Things I've seen work well:
1. Ability to support rapid micro-acquisitions in
order to support research pivots. A reliable admin clerk / very junior
analyst to track the micro-acquisitions so it can be accounted for and
re-used when appropriate. (Think how often we've
all seen wasted software licenses laying around...)
2. After a goal has been identified, a set-aside time (even just a day)
to think outside the box, read about potentially useful technologies,
and decide on course of action that most probably leads to success
before just trying to deliver something or use the
same old hammer.
3. A compelling and clear mission statement, and regular re-iteration of
4. Low stress leadership. Nobody ever wants to be bullied, especially people that think for a living.

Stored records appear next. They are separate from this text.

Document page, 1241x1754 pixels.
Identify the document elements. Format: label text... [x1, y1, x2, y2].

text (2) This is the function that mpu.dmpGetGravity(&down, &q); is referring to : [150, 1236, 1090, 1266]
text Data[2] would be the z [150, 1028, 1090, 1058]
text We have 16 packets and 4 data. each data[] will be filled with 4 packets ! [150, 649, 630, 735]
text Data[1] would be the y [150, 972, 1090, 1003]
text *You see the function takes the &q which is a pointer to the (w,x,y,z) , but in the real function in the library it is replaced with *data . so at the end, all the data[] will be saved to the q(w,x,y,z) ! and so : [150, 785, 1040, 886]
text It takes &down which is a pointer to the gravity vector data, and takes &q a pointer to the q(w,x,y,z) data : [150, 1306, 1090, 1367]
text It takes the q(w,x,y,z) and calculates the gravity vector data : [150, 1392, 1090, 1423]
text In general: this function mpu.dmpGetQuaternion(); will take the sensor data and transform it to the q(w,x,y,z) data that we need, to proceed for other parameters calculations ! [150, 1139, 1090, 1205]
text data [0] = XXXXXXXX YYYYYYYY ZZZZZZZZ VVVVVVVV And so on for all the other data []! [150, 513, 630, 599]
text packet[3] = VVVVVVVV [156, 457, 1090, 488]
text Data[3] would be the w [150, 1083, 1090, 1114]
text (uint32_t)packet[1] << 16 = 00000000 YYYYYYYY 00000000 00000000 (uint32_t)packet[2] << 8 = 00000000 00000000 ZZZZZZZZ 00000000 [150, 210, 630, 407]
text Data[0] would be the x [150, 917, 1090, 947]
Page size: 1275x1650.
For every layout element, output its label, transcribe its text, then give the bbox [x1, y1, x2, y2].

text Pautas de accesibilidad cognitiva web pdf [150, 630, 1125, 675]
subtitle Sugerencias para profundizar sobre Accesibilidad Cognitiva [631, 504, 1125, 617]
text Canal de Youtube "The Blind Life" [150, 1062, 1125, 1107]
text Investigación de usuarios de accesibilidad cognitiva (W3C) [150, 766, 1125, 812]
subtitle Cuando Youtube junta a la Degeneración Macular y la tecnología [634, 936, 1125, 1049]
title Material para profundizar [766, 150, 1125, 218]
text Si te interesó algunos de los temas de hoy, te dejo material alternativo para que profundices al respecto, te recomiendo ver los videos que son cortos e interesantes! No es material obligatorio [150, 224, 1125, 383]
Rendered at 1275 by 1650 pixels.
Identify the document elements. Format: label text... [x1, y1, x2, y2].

5. Rotational personnel assignments. Give everybody a chance to leave
mental baggage behind and work on a new problem area at least every 6
months or a year.
6. Everyone, even senior leadership, should have a basic understand of
computer science "physics". This is our profession, if you're going to sit in
meetings and make decisions on this stuff you need
to put in the due diligence to know your profession. Eg: "why indexes
are important" "what does normalized and denormalized mean" "structures
of common file formats" "speed differences between cache, ram, disk, and
network" "why computers use binary" "basic
understanding of fundamental algorithms: hashes, sorters, combinatorial,
correlation" and everything else in computer science 101 books.
7. Recognize contributions to the team rather than individual esteem.
This a tough nut to crack, but if individuals are put on pedestals it
begins a long slow rot of overall organizational moral. Folks will start
hiding results from each other and the environment
becomes uncomfortably competitive and self-advancement and self-focus
becomes the primary goal rather than the advancement of the science. It
might be that all organizations tend this way, rotational assignments
may help prolong it from taking root.
8. Just like digging for gold or diamonds, expect to move a lot of dirt
first. When you find diamonds, understand there's probably a lot of dirt
to be moved to find the next one. Avoid over-using the past successes
to perpetuate the prestige of the organization.
If there hasn't been a major success in the last 6 months, your people
have given up looking and are resting on their laurels.
9. ETL pipeleine... bah whatever. Maintain low-performance authoritive
sources instead. This allows you to accept data very easily without the
pain of trying to figure out ETL every time a new data source comes in
or becomes available. Get the data in a sharded
flat file format on a SAN as close to the raw format as possible. Record
the providence and origin. Call this your authoritive data source. As
use cases are required, move subsections of the data into appropriate
technologies or data structures for analysis.
Keep the extract, transform, and load code snippets in an open and well labeled repository to avoid re-doing this work and to provide a path for
duplication/verification of success.
It may be surprising that most of my dream criteria deal with how people interact with each other. You'll probably notice from my other blog posts that I focus a lot on that. People are the most important thing every time. If they aren't working well together it doesn't matter how good your technology or physical environment is.